The number of visitors from other countries has continued to pick up since the government eased its Covid border control rules in October, leading to higher spending by foreign visitors, which is counted among exports of services, but exports of goods have been slower to recover, except for faster shipments of automobiles thanks to improving supply chains.
Private Inventories Trim GDP Growth, Public Works Spending Solid
Private sector inventories provided a negative 0.2-point contribution to the second quarter GDP, compared to the median forecast of a negative 0.3-point contribution (forecasts ranged from a 0.4-point drop to being flat), after pushing up the first quarter GDP by 0.4 percentage point.
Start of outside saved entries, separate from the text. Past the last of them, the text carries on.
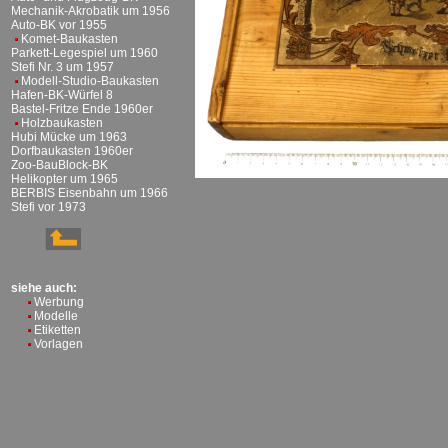
Mechanik-Akrobatik um 1956
Auto-BK vor 1955
Komet-Baukasten
Parkett-Legespiel um 1960
Stefi Nr. 3 um 1957
Modell-Studio-Baukasten
Hafen-BK-Würfel 8
Bastel-Fritze Ende 1960er
Holzbaukasten
Hubi Mücke um 1963
Dorfbaukasten 1960er
Zoo-BauBlock-BK
Helikopter um 1965
BERBIS Eisenbahn um 1966
Stefi vor 1973
siehe auch:
Werbung
Modelle
Etiketten
Vorlagen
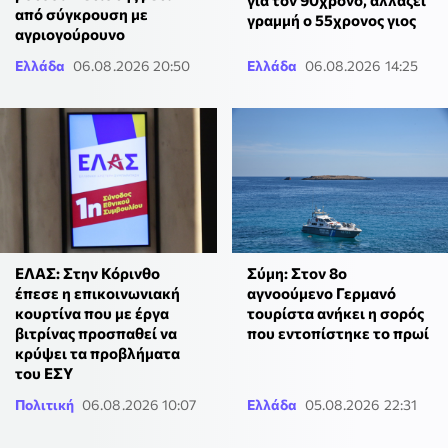
για τον 90χρονο, αλλάζει
από σύγκρουση με
γραμμή ο 55χρονος γιος
αγριογούρουνο
Ελλάδα
06.08.2026 20:50
Ελλάδα
06.08.2026 14:25
ΕΛΑΣ: Στην Κόρινθο
Σύμη: Στον 8ο
έπεσε η επικοινωνιακή
αγνοούμενο Γερμανό
κουρτίνα που με έργα
τουρίστα ανήκει η σορός
βιτρίνας προσπαθεί να
που εντοπίστηκε το πρωί
κρύψει τα προβλήματα
του ΕΣΥ
Πολιτική
06.08.2026 10:07
Ελλάδα
05.08.2026 22:31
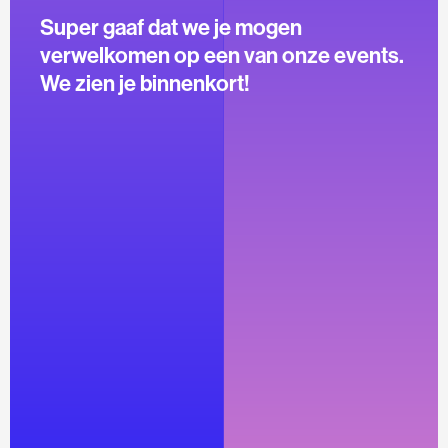
Super gaaf dat we je mogen
verwelkomen op een van onze events.
We zien je binnenkort!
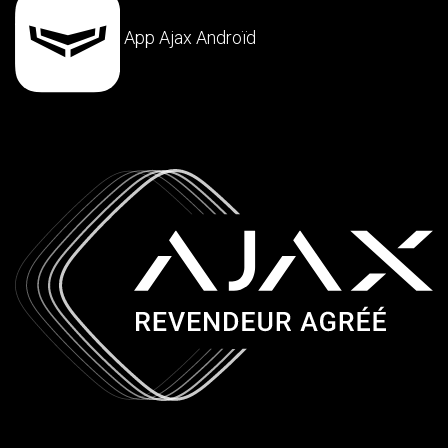
App Ajax Androïd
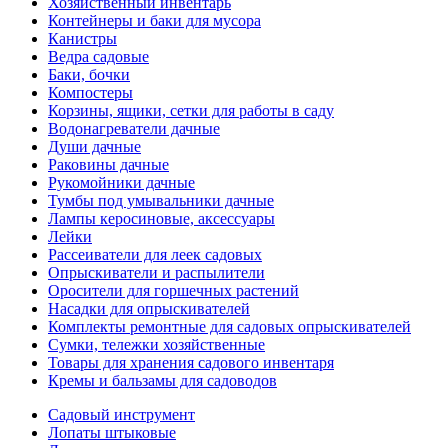
Хозяйственный инвентарь
Контейнеры и баки для мусора
Канистры
Ведра садовые
Баки, бочки
Компостеры
Корзины, ящики, сетки для работы в саду
Водонагреватели дачные
Души дачные
Раковины дачные
Рукомойники дачные
Тумбы под умывальники дачные
Лампы керосиновые, аксессуары
Лейки
Рассеиватели для леек садовых
Опрыскиватели и распылители
Оросители для горшечных растений
Насадки для опрыскивателей
Комплекты ремонтные для садовых опрыскивателей
Сумки, тележки хозяйственные
Товары для хранения садового инвентаря
Кремы и бальзамы для садоводов
Садовый инструмент
Лопаты штыковые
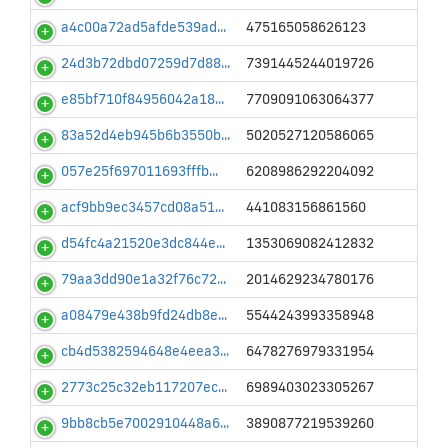
a4c00a72ad5afde539ad...
475165058626123
24d3b72dbd07259d7d88...
7391445244019726
e85bf710f84956042a18...
7709091063064377
83a52d4eb945b6b3550b...
5020527120586065
057e25f697011693fffb...
6208986292204092
acf9bb9ec3457cd08a51...
441083156861560
d54fc4a21520e3dc844e...
1353069082412832
79aa3dd90e1a32f76c72...
2014629234780176
a08479e438b9fd24db8e...
5544243993358948
cb4d5382594648e4eea3...
6478276979331954
2773c25c32eb117207ec...
6989403023305267
9bb8cb5e7002910448a6...
3890877219539260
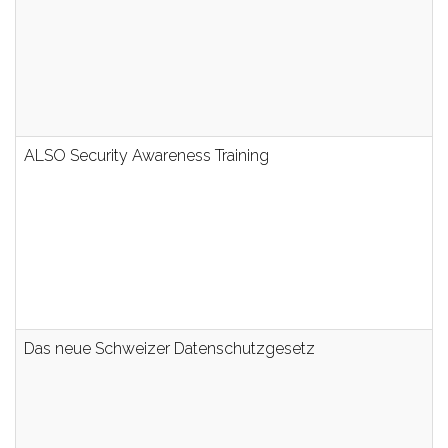
ALSO Security Awareness Training
Das neue Schweizer Datenschutzgesetz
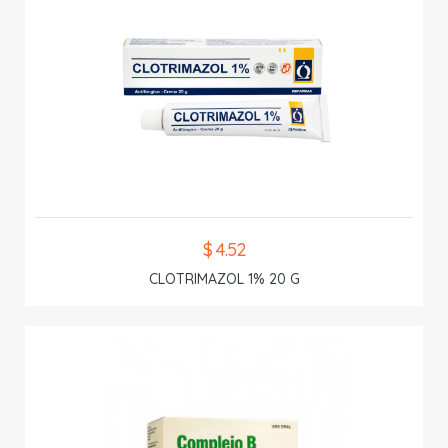
$ 4.52
CLOTRIMAZOL 1% 20 G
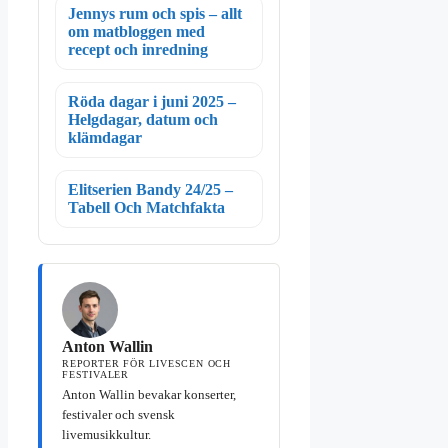
Jennys rum och spis – allt
om matbloggen med
recept och inredning
Röda dagar i juni 2025 –
Helgdagar, datum och
klämdagar
Elitserien Bandy 24/25 –
Tabell Och Matchfakta
Anton Wallin
REPORTER FÖR LIVESCEN OCH
FESTIVALER
Anton Wallin bevakar konserter,
festivaler och svensk
livemusikkultur.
Public works spending marked its fifth straight quarterly increase, up 1.2 percent on the quarter in April-June, which was largely in line with the median forecast of a 1.1 percent rise (forecasts ranged from 0.7 percent to 2.3 percent gains), backed by the supplementary budget for fiscal 2022 that ended in March. It followed an upwardly revised 1.7 percent rise in January-March. Public investment raised the second quarter GDP by 0.1 percentage point after a positive 0.1-point contribution to the GDP in the previous quarter.
Market Consensus Before Announcement
Solid net exports -- led by recovering auto exports on improved supply chain, strong inbound spending and falling energy import costs -- are estimated to have pushed up the second-quarter real GDP by 0.8 percentage point while domestic demand is seen nearly flat, making a negative 0.1-point contribution (some forecast a slight positive contribution).
Private consumption is forecast to have fizzled to just a 0.1 percent rise in the second after a 0.5 percent increase in the first quarter. Business investment in equipment also appeared to have lost some steam, slowing to a 0.6 percent rise from a 1.4 percent climb. Public works spending is seen up a solid 1.1 percent after a 1.5 percent gain.
Private inventories are expected to trim overall growth by 0.3 point after adding an unexpectedly high 0.4 point in the first three months of the year.
Definition
Description
The GDP report contains a treasure-trove of information which not only paints an image of the overall economy, but tells investors about important trends within the big picture. GDP components such as consumer spending, business and residential investment, and price (inflation) indexes illuminate the economy's undercurrents, which can translate to investment opportunities and guidance in managing a portfolio.